As a contemporary counterpart to the significant presence of important artists having worked as both painters and engravers in its collections, such as Dürer and Schongauer, the Musée Unterlinden has recently acquired twelve engravings by Henri Goetz, an American artist of Alsatian ancestry who definitively settled in France in 1932 at the age of 23. With this addition, the museum strengthens its holdings in modern prints and drawings. Its collections also include works by Johnny Friedlaender, Jeanne Coppel, Max Beckmann, and Otto Dix, among others.

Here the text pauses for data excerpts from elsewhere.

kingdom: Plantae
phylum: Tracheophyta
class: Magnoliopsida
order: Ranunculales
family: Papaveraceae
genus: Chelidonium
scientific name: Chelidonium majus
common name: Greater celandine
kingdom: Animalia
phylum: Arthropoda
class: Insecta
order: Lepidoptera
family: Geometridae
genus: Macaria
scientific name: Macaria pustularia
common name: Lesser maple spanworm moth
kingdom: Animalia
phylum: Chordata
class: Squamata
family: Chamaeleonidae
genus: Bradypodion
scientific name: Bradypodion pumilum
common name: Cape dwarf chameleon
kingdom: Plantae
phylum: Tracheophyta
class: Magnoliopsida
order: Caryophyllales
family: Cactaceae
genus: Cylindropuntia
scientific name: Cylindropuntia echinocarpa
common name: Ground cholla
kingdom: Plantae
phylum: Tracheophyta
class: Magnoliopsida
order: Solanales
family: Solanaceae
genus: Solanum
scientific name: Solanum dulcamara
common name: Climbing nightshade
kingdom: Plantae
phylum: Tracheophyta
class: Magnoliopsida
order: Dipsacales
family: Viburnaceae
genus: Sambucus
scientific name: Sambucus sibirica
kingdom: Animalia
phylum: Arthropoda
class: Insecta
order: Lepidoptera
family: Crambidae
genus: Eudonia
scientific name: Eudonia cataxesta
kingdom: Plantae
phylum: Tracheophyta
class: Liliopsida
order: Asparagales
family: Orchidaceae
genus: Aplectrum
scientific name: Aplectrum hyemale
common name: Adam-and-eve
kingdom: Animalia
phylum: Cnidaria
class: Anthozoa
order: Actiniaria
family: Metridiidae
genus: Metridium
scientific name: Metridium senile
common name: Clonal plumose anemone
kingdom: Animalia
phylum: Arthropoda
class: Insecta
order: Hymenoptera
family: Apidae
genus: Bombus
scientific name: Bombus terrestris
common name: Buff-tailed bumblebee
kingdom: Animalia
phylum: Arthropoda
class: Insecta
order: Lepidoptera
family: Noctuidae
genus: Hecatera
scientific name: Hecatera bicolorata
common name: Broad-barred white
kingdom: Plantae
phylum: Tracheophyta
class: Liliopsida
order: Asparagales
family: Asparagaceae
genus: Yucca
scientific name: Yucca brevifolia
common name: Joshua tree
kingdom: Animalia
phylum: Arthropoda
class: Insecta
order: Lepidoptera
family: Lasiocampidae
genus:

Henri Goetz’s invention of carborundum engraving in 1967 revolutionised the art of printmaking in the 20th century. This new technique gives artists greater freedom of expression, allowing for the use of a wider range of textures and colours, making him the most important engraver of the 20th century. Among the major influences playing a part in the development of Goetz as an artist were the dream world of the Surrealists, the chromatic lyricism of the New School of Paris, and the gestural Abstract Expressionism of his American contemporaries. Like Joe Downing, the other American painter well represented in the museum’s collections, Goetz explored the use of numerous media and materials (painting, drawing, engraving, pastels, parchment and vellum) with innovative techniques (carborundum engraving, heated pastels). These two artists had in common a taste for abstraction, while also sharing an emphasis on colours and materials.

Henri Goetz (1909–1989)
 

Henri Goetz, Untitled, 1979. Carborundum engraving, Musée Unterlinden, Colmar.